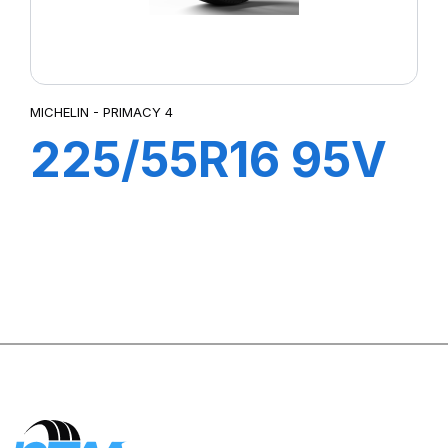
MICHELIN - PRIMACY 4
225/55R16 95V
ZP PRIMACY 4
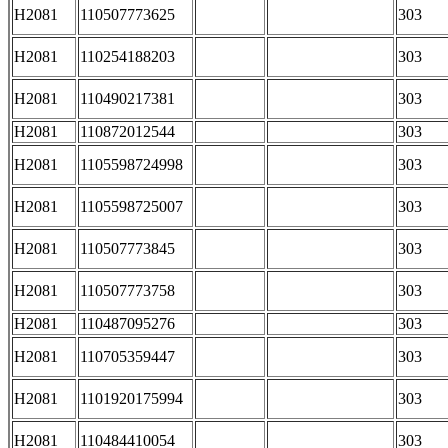
H2081
110507773625
303
H2081
110254188203
303
H2081
110490217381
303
H2081
110872012544
303
H2081
1105598724998
303
H2081
1105598725007
303
H2081
110507773845
303
H2081
110507773758
303
H2081
110487095276
303
H2081
110705359447
303
H2081
1101920175994
303
H2081
110484410054
303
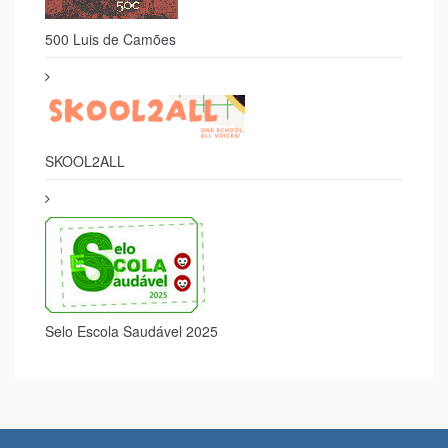
Selo Segurança Digital
500 Luis de Camões
SKOOL2ALL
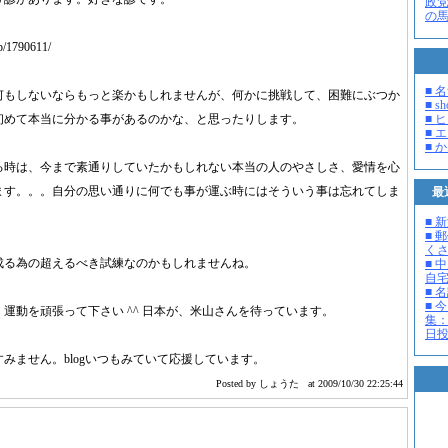
政
の
jp/1790
611/
■ 
何もしないならもっと楽かもしれませんが、何かに挑戦して、困難にぶつか
■ s
■ 
初めて本当に分かる事があるのかな、と思ったりします。
■ 
■ 
る時は、今まで素通りしていたかもしれない本当の人のやさしさ、愛情を心
ます。。。自分の思い通りに何でも事が運ぶ時にはそういう事は忘れてしま
最
■ 
■ 
く
成る為の超えるべき試練なのかもしれませんね。
■ 
自
■ 
■ 
運動を頑張って下さい ^^ 日本が、米山さんを待っています。
集：
日投開
みません。blogいつもみていて応援しています。
Posted by しょうた
at 2009/10/30 22:25:44
。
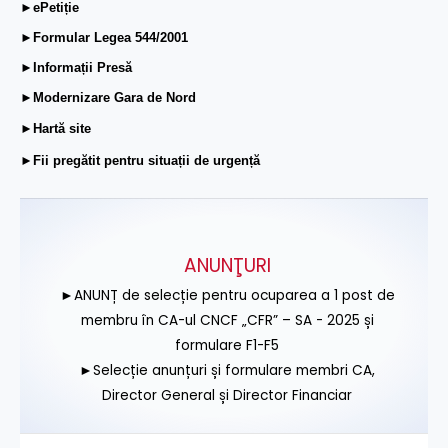
►ePetiție
►Formular Legea 544/2001
►Informații Presă
►Modernizare Gara de Nord
►Hartă site
►Fii pregătit pentru situații de urgență
ANUNŢURI
►ANUNȚ de selecție pentru ocuparea a 1 post de
membru în CA-ul CNCF „CFR” – SA - 2025 și
formulare F1-F5
►Selecție anunțuri și formulare membri CA,
Director General și Director Financiar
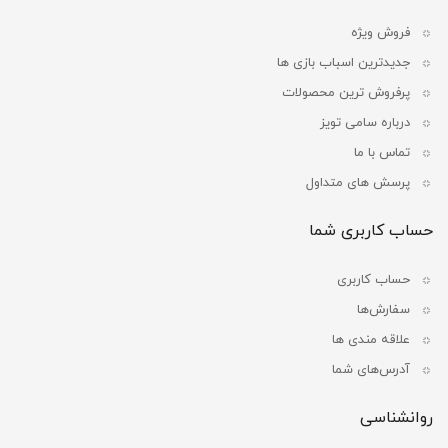
فروش ویژه
جدیدترین اسباب بازی ها
پرفروش ترین محصولات
درباره سامی تویز
تماس با ما
پرسش های متداول
حساب کاربری شما
حساب کاربری
سفارش‌ها
علاقه مندی ها
آدرس‌های شما
روانشناسی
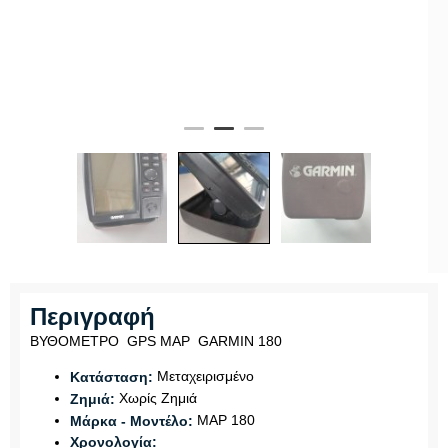
Περιγραφή
ΒΥΘΟΜΕΤΡΟ GPS MAP GARMIN 180
Μεταχειρισμένο
Κατάσταση:
Χωρίς Ζημιά
Ζημιά:
MAP 180
Μάρκα - Μοντέλο:
Χρονολογία:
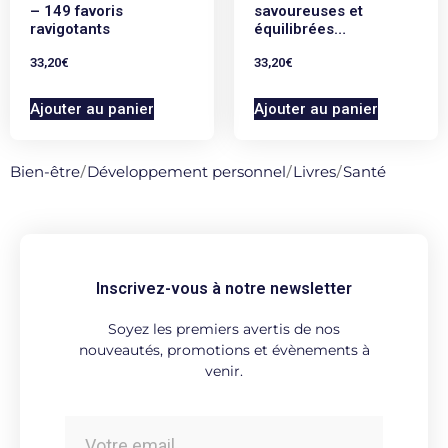
– 149 favoris
savoureuses et
ravigotants
équilibrées…
33,20
€
33,20
€
Ajouter au panier
Ajouter au panier
Bien-être
/
Développement personnel
/
Livres
/
Santé
Inscrivez-vous à notre newsletter
Soyez les premiers avertis de nos
nouveautés, promotions et évènements à
venir.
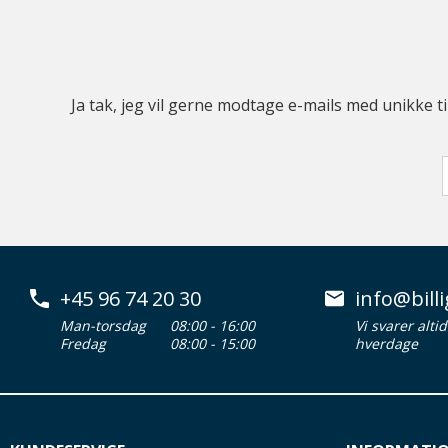
Ja tak, jeg vil gerne modtage e-mails med unikke t
+45 96 74 20 30
info@billi
Man-torsdag
08:00 - 16:00
Vi svarer alti
Fredag
08:00 - 15:00
hverdage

_ _ _

Directions for this task:
Within the data above, how many lines contain the word "formulare"? Write only the number.

Task result:
2